Text segment:
The thermal coal outlook continues to improve due to unseasonably hot weather in the eastern U.S., declining inventories and increasing industrial activity. Inventories at utilities in our major market area (Mid Atlantic and South Atlantic markets) are lower than in other regions of the U.S. with inventories at some plants below 30 days of burn as of the end of June. The thermal coal market in Northern Appalachia is also being strengthened by CONSOL Energys exporting of coal from its Northern Appalachian mines to Asia (as high-vol coking coal) and to Europe (as thermal coal). Longer term, exports of thermal coal look increasingly more favorable driven by economic growth in developing countries like China and India and shifting of traditional supply to meet these growth demands. Regulatory pressures in Central Appalachia continue to reduce coal supply as permits become increasingly more difficult to obtain and costs increase. CONSOL Energy estimates that annual production from Central Appalachia will decline another 40 million tons by 2015. The issues in Central Appalachia combined with a general economic recovery are expected to increase coal sales opportunities and expand market share for CONSOL Energy in both the short and long term. CONSOL Energys low cost Northern Appalachian mining operations are well positioned to replace production declines in Central Appalachia.

Problem requirements:
Answer these questions using the coal outlook text above.
(a) Which two markets make up the major market area?
(b) By how many tons does CONSOL Energy estimate annual production from Central Appalachia will decline by 2015?
(c) To which continent is coal from the Northern Appalachian mines exported as high-vol coking coal?

Data extract:
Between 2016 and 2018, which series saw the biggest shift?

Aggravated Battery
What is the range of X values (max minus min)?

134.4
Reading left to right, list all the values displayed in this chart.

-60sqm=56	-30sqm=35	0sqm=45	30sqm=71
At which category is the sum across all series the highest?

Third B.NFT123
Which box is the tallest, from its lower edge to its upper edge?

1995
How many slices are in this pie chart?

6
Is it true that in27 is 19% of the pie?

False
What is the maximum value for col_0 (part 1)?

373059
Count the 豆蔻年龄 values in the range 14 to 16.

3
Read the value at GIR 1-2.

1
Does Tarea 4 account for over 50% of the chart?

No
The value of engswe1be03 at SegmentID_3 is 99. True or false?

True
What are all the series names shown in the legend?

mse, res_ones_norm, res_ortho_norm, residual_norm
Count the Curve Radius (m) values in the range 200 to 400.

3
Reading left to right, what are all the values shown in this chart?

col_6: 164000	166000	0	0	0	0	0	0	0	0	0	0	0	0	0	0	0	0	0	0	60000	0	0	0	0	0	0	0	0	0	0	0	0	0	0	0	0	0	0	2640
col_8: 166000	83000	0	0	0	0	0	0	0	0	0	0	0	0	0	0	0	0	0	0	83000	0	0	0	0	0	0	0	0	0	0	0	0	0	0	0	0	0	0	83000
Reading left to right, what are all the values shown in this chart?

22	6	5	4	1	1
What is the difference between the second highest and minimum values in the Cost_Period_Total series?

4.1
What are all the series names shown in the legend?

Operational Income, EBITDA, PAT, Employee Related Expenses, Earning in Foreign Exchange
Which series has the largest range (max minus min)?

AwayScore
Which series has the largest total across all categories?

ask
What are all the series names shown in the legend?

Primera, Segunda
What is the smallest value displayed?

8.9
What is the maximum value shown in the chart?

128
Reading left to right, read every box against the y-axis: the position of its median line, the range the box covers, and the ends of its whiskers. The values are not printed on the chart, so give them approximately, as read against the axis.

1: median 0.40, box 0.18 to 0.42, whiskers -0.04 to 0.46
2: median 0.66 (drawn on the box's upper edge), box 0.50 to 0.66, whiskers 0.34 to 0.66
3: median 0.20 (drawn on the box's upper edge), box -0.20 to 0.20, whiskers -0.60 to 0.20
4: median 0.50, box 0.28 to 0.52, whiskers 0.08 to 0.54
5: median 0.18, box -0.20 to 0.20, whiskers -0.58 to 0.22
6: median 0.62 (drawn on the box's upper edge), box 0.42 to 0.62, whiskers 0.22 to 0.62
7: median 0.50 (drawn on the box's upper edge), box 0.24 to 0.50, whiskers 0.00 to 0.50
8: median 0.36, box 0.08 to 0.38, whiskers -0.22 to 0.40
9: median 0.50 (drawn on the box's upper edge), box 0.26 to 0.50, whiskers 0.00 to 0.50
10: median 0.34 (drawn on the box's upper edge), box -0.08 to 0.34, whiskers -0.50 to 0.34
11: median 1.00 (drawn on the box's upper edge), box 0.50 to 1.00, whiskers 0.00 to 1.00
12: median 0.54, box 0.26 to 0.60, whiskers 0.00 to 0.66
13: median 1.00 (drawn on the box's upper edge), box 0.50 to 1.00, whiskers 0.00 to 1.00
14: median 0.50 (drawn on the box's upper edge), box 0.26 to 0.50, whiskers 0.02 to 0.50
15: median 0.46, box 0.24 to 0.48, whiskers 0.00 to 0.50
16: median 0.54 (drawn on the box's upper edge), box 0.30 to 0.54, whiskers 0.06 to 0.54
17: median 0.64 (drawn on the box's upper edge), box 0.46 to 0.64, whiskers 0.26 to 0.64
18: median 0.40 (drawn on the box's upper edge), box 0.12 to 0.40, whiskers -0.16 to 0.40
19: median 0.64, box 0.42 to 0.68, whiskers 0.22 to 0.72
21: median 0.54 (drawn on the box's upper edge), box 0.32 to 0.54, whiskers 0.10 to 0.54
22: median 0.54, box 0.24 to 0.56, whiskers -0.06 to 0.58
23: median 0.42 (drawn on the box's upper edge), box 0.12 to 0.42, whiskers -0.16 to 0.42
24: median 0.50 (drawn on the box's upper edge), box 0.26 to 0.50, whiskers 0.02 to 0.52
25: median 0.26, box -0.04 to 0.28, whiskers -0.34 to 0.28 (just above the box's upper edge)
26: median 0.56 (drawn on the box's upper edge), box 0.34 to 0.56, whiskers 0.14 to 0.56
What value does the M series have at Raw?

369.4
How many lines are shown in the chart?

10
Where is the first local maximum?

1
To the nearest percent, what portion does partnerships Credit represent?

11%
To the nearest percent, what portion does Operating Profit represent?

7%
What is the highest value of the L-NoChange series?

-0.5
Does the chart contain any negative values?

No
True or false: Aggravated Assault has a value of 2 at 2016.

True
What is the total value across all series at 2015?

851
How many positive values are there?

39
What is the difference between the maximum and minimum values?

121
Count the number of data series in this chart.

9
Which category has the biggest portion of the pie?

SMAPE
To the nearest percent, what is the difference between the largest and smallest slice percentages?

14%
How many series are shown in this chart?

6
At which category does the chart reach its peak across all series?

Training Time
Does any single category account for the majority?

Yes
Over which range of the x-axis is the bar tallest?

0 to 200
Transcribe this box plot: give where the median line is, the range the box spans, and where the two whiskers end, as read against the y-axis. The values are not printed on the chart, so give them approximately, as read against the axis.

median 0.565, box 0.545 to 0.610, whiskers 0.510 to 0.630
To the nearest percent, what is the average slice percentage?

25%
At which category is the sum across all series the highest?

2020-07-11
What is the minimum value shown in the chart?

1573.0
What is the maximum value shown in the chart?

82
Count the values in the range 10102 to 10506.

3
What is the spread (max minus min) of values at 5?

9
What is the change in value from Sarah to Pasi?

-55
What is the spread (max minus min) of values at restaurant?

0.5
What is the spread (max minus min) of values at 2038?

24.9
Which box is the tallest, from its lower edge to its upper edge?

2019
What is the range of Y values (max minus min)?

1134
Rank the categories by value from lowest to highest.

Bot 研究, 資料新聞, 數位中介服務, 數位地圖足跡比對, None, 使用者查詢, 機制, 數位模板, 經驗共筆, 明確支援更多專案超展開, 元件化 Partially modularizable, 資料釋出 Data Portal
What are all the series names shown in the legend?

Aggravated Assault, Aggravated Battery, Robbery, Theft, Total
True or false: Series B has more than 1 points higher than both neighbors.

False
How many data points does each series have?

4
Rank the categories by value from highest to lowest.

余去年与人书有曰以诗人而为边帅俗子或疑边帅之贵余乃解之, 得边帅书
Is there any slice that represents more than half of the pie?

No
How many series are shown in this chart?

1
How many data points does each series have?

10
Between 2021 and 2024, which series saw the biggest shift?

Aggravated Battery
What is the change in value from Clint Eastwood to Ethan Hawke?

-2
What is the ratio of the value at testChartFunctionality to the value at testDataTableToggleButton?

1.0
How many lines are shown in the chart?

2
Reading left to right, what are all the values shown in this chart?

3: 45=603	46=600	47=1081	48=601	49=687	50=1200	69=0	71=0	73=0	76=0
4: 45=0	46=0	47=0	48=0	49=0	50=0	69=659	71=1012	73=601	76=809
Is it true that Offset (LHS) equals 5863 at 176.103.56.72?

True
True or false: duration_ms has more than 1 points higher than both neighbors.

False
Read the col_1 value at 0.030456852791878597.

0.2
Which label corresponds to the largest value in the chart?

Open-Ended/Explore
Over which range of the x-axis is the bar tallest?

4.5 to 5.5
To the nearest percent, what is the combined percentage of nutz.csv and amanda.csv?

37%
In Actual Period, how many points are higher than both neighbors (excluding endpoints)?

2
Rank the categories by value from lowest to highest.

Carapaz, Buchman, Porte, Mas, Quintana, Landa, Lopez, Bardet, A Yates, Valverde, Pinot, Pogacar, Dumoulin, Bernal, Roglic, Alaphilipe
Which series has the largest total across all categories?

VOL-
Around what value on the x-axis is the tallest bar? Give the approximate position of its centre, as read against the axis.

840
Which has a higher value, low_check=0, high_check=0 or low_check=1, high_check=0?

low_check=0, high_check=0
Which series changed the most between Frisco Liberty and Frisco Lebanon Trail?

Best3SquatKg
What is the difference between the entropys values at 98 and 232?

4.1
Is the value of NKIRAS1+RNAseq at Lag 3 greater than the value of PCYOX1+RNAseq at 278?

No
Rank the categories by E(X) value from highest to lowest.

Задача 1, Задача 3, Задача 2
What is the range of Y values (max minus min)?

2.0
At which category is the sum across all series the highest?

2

Answer to the problem:
(a) The Mid Atlantic and South Atlantic markets.
(b) Another 40 million tons.
(c) Asia.